Nepalese officials have met with leaders of the country's communist rebel movement for the first peace talks in three years. The discussions are meant to lead toward resolution of a 10-year-long civil conflict, and to pave the way for elections for a new constituent assembly that will determine the future of the country's monarchy.
Three senior government officials met Friday with three members of Nepal's so-called Maoist rebellion, the start of talks that many hope will bring an end to years of bloodshed.
The opening discussions, held on the outskirts of Nepal's capital, Kathmandu, were expected to set an agenda for eventual talks between Prime Minister Girija Prasad Koirala, and Prachanda, the reclusive leader of the Maoist movement.
Mr. Koirala received the head of the Maoist delegation on Friday morning.
It is not the first time the politicians and the rebels have cooperated. The two sides joined forces last year to pressure King Gyanendra to reinstate parliament, and restore the civil liberties he suspended in February 2005.

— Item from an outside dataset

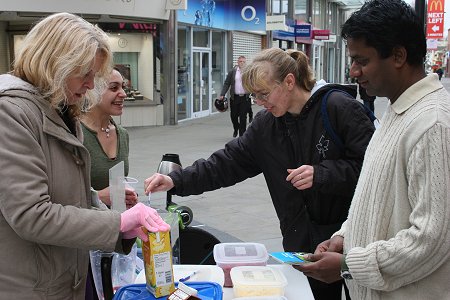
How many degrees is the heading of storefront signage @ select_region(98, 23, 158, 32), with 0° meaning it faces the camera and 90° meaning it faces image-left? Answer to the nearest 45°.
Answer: approximately 0°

The king had justified his takeover by saying that, with the politicians failing to end the insurgency, Nepal was at risk of becoming a failed state.
Rajan Bhattarai is a spokesman for the Communist Party of Nepal/United Marxist Leninist, the merger of two separate mainstream communist parties. He says that earlier cooperation makes him hopeful these talks might succeed.
"We are quite hopeful on our part, and we also expect that the Maoists are also sincere, and they are also serious," he said. "They know that the overwhelming [number] of Nepalese people want peace to be restored in the country."
More than 12,000 people have died since the Maoists launched their movement to topple the monarchy 10 years ago. In 2001 and 2003, peace talks between the government and the rebels failed.
But the political dynamic shifted after King Gyanendra seized control of the government last year. The political parties and the Maoists formed a loose alliance. In April, massive anti-government protests in the streets of the capital forced the king to give in to the opposition's demands to restore parliament.
Since then, parliament has moved to curtail the king's powers, including ending his control over the armed forces. It also lifted the formal designation of the Maoists as "terrorists."
Both sides want to hold elections for a new constituent assembly. That body will then determine whether Nepal's monarchy should be abolished, as the Maoists want, or will retain a ceremonial role, as proposed by some political leaders.